Aim of the exercise:
Copy each of the lines below word for word, leaving out the pictures.

Data provided:
▼
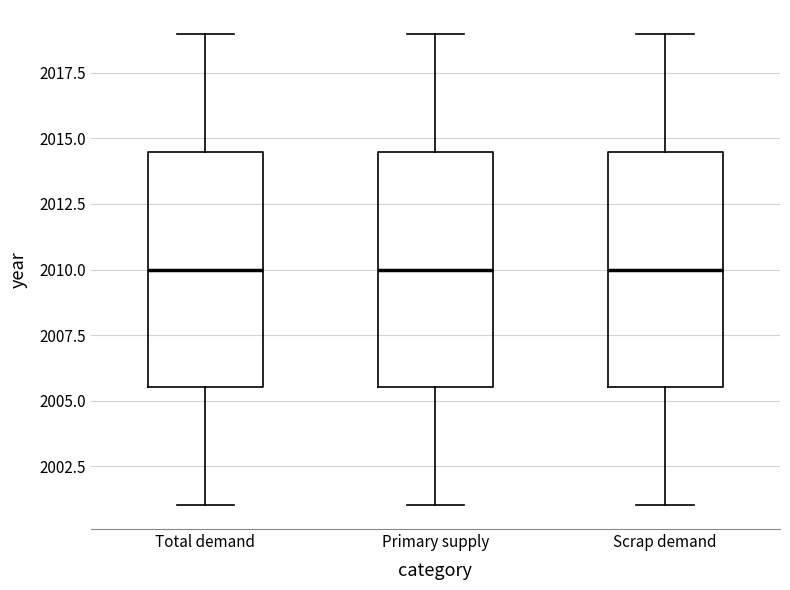

Reading left to right, read every box against the y-axis: the position of its median line, the range the box covers, and the ends of its whiskers. The values are not printed on the chart, so give them approximately, as read against the axis.

Total demand: median 2010.0, box 2005.5 to 2014.5, whiskers 2001.0 to 2019.0
Primary supply: median 2010.0, box 2005.5 to 2014.5, whiskers 2001.0 to 2019.0
Scrap demand: median 2010.0, box 2005.5 to 2014.5, whiskers 2001.0 to 2019.0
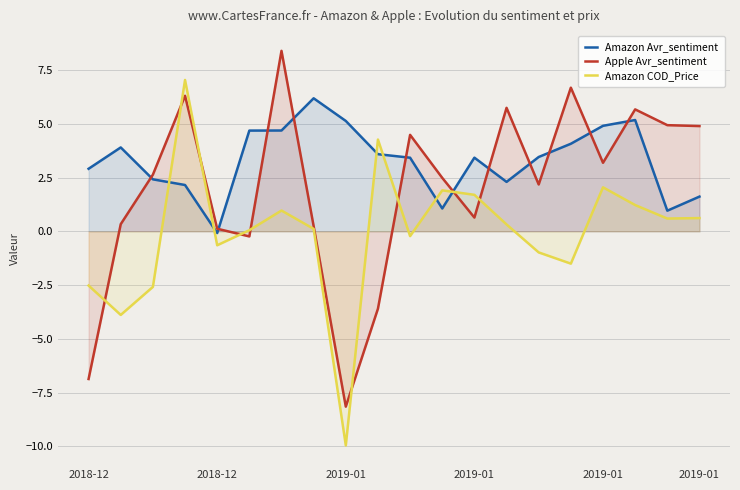

What are all the series names shown in the legend?

Amazon Avr_sentiment, Apple Avr_sentiment, Amazon COD_Price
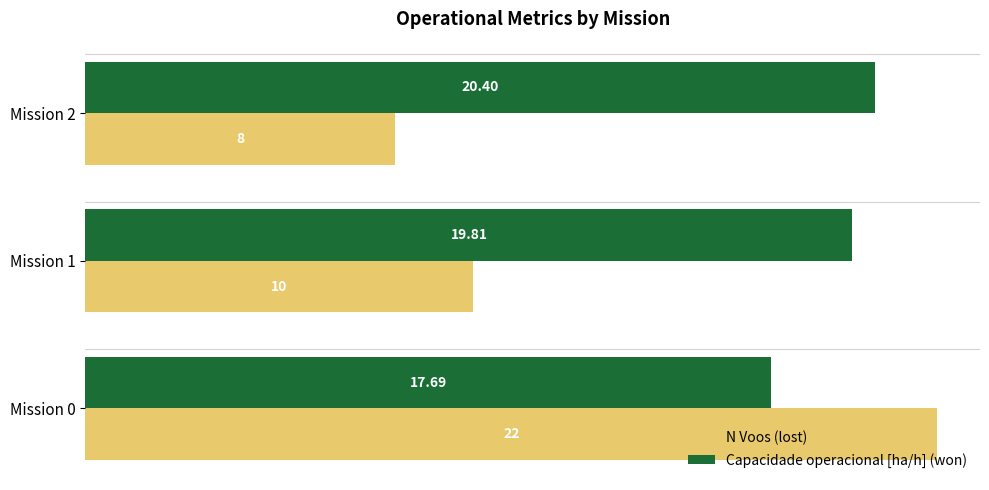

At which category is the sum across all series the highest?

Mission 0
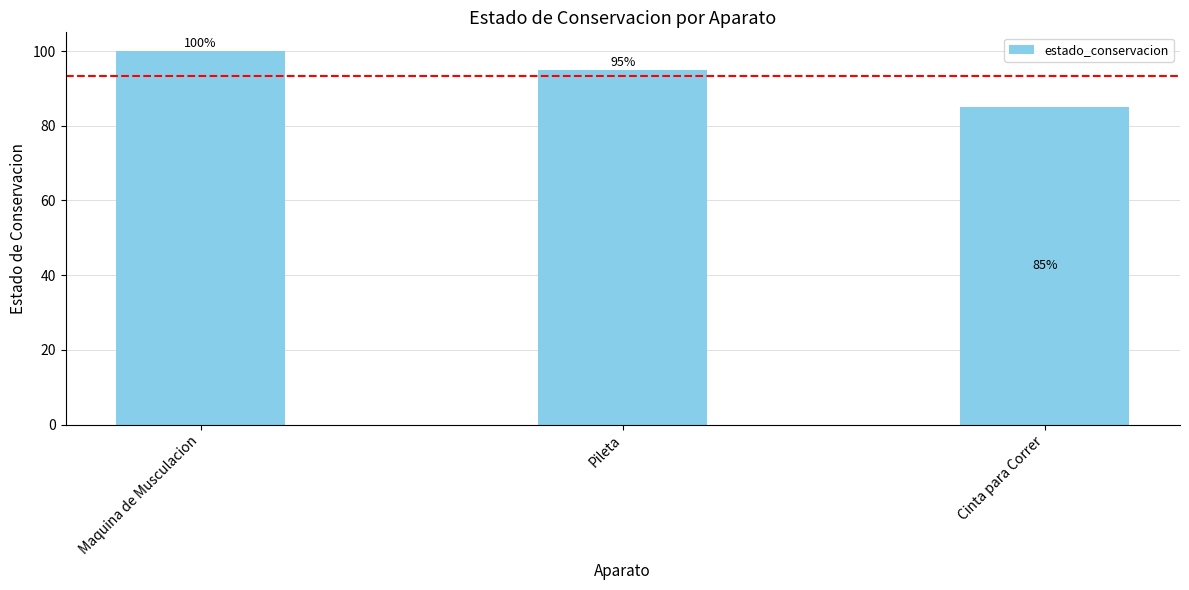

How many data points are less than 95?

1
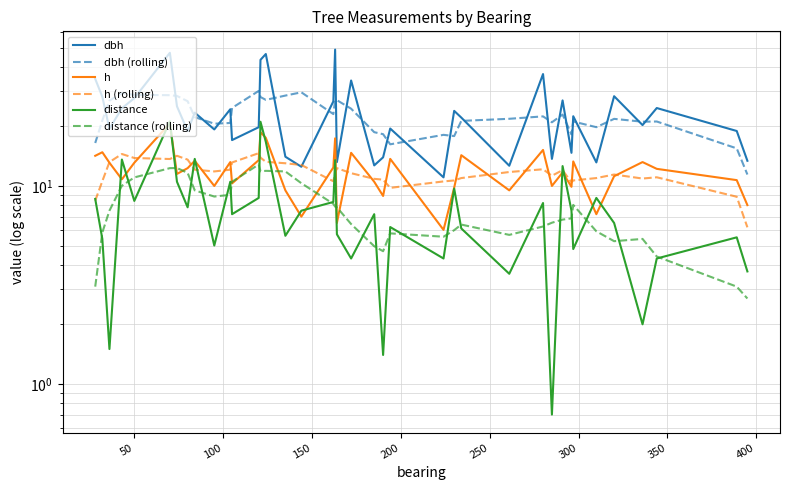

List the series in order of their peak value, highest first.

dbh, dbh (rolling), distance, h, h (rolling), distance (rolling)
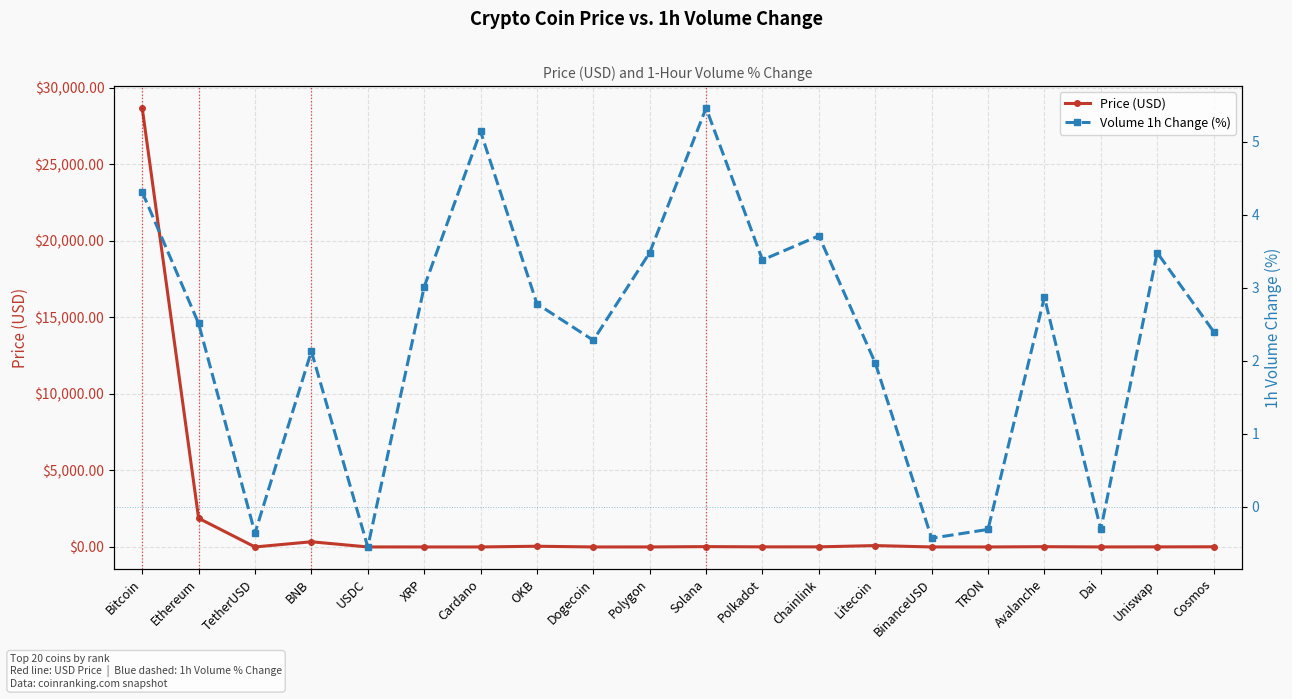

Where is the first local maximum for Volume 1h Change (%)?

BNB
▲
The completed task:
Reading left to right, read every box against the y-axis: the position of its median line, the range the box covers, and the ends of its whiskers. The values are not printed on the chart, so give them approximately, as read against the axis.

Total demand: median 2010.0, box 2005.5 to 2014.5, whiskers 2001.0 to 2019.0
Primary supply: median 2010.0, box 2005.5 to 2014.5, whiskers 2001.0 to 2019.0
Scrap demand: median 2010.0, box 2005.5 to 2014.5, whiskers 2001.0 to 2019.0

What are all the series names shown in the legend?

Amazon Avr_sentiment, Apple Avr_sentiment, Amazon COD_Price

At which category is the sum across all series the highest?

Mission 0

How many data points are less than 95?

1

List the series in order of their peak value, highest first.

dbh, dbh (rolling), distance, h, h (rolling), distance (rolling)

Where is the first local maximum for Volume 1h Change (%)?

BNB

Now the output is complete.